NIPS preprint available

Mon Jan 17 23:53:20 EST 1994

Temporal Difference Learning of Position Evaluation in the Game of Go
---------------------------------------------------------------------

    Nicol N. Schraudolph    Peter Dayan    Terrence J. Sejnowski

              Computational Neurobiology Laboratory
            The Salk Institute for Biological Studies
                     San Diego, CA 92186-5800

Abstract:

The game of Go has a high branching factor that defeats the tree search
approach used in computer chess, and long-range spatiotemporal inter-
actions that make position evaluation extremely difficult.  Development
of conventional Go programs is hampered by their knowledge-intensive
nature.  We demonstrate a viable alternative by training networks to
evaluate Go positions via temporal difference (TD) learning.
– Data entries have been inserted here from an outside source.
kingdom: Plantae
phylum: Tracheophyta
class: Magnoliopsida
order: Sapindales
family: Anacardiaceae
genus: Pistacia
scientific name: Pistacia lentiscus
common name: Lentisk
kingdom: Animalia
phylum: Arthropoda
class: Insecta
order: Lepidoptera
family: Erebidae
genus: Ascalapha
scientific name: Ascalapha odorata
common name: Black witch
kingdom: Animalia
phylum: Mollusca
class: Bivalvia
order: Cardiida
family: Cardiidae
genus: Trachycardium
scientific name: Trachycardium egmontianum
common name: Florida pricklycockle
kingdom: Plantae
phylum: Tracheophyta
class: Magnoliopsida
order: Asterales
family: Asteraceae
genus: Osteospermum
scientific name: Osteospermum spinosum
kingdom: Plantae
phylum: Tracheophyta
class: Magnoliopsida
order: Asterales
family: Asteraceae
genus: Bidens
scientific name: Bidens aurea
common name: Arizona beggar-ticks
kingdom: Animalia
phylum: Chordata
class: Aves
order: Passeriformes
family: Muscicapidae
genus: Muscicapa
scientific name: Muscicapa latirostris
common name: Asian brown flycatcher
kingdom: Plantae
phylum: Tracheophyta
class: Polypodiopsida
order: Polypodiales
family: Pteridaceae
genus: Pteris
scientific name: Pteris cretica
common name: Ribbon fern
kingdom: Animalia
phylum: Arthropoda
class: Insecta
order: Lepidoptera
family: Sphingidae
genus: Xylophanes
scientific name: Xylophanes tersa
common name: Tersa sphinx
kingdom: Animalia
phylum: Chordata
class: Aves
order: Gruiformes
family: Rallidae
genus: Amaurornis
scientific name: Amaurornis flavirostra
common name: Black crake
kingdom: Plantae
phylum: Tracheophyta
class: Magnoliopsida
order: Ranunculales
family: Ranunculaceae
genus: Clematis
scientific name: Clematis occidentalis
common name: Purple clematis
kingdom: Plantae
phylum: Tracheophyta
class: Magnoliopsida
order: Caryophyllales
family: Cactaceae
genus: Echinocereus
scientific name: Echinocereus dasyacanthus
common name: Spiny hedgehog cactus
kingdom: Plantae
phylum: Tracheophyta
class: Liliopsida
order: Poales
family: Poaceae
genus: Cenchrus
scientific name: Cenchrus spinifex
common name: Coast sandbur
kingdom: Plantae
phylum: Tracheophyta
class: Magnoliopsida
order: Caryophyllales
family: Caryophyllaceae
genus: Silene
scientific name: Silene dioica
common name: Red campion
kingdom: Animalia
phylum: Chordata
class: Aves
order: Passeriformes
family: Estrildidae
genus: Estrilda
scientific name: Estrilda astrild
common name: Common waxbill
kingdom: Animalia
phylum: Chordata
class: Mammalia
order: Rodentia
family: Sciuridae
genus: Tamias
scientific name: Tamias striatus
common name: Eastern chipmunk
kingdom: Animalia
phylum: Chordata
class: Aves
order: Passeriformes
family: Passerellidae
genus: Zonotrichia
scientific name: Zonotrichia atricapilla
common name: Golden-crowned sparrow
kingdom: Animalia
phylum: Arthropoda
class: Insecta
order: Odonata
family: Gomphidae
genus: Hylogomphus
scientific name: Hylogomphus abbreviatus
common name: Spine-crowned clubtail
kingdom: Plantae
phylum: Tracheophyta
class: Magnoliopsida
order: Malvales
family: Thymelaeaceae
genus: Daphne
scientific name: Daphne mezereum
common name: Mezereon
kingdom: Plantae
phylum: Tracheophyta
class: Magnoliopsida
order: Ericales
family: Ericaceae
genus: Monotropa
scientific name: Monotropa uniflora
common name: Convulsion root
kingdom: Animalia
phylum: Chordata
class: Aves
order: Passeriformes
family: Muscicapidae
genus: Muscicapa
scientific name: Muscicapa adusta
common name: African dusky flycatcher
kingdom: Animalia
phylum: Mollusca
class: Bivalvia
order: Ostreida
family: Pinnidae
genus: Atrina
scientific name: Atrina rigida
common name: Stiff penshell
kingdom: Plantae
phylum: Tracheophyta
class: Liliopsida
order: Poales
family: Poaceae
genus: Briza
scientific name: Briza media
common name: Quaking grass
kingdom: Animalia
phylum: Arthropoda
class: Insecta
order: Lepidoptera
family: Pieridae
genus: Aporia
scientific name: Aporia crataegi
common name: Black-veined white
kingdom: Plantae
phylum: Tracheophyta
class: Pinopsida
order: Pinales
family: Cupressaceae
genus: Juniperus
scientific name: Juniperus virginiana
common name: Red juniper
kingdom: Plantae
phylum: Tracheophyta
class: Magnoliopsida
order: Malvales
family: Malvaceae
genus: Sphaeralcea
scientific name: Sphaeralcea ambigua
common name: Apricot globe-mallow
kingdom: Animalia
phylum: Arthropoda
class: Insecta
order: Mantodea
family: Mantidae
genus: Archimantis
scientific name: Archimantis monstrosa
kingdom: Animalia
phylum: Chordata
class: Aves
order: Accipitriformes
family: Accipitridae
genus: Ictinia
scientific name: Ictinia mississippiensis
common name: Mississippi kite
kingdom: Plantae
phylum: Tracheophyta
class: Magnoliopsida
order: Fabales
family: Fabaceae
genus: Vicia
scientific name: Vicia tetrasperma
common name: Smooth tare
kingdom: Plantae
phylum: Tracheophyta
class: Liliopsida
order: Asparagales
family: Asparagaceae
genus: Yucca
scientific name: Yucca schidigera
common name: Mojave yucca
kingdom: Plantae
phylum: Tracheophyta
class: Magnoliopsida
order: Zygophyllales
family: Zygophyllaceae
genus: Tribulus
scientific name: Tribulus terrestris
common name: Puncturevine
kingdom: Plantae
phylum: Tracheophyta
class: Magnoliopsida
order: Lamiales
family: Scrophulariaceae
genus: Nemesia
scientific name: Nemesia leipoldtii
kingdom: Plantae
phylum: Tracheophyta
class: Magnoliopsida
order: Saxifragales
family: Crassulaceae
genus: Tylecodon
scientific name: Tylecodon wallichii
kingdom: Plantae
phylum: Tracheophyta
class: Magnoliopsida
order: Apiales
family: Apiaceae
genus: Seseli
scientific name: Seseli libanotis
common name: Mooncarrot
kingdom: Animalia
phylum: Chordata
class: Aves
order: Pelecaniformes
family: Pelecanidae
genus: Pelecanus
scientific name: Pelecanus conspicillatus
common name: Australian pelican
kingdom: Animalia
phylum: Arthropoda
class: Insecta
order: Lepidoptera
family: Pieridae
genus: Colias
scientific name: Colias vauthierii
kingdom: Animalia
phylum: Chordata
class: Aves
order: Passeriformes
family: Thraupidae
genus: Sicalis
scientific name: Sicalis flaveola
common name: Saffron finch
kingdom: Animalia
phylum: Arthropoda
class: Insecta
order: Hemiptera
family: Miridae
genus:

Our approach is based on network architectures that reflect the spatial
organization of both input and reinforcement signals on the Go board,
and training protocols that provide exposure to competent (though un-
labelled) play.  These techniques yield far better performance than
undifferentiated networks trained by self-play alone.  A network with
less than 500 weights learned within 3,000 games of 9x9 Go a position
evaluation function that enables a primitive one-ply search to defeat
a commercial Go program at a low playing level.

--------

A preprint of the above paper is available by anonymous ftp from salk.edu
(192.31.153.101), file pub/schraudo/nips93.ps.Z.  (If you do not have ftp
access to the Internet, send the message "help" to ftpmail at decwrl.dec.com
for information on ftp-by-email service.)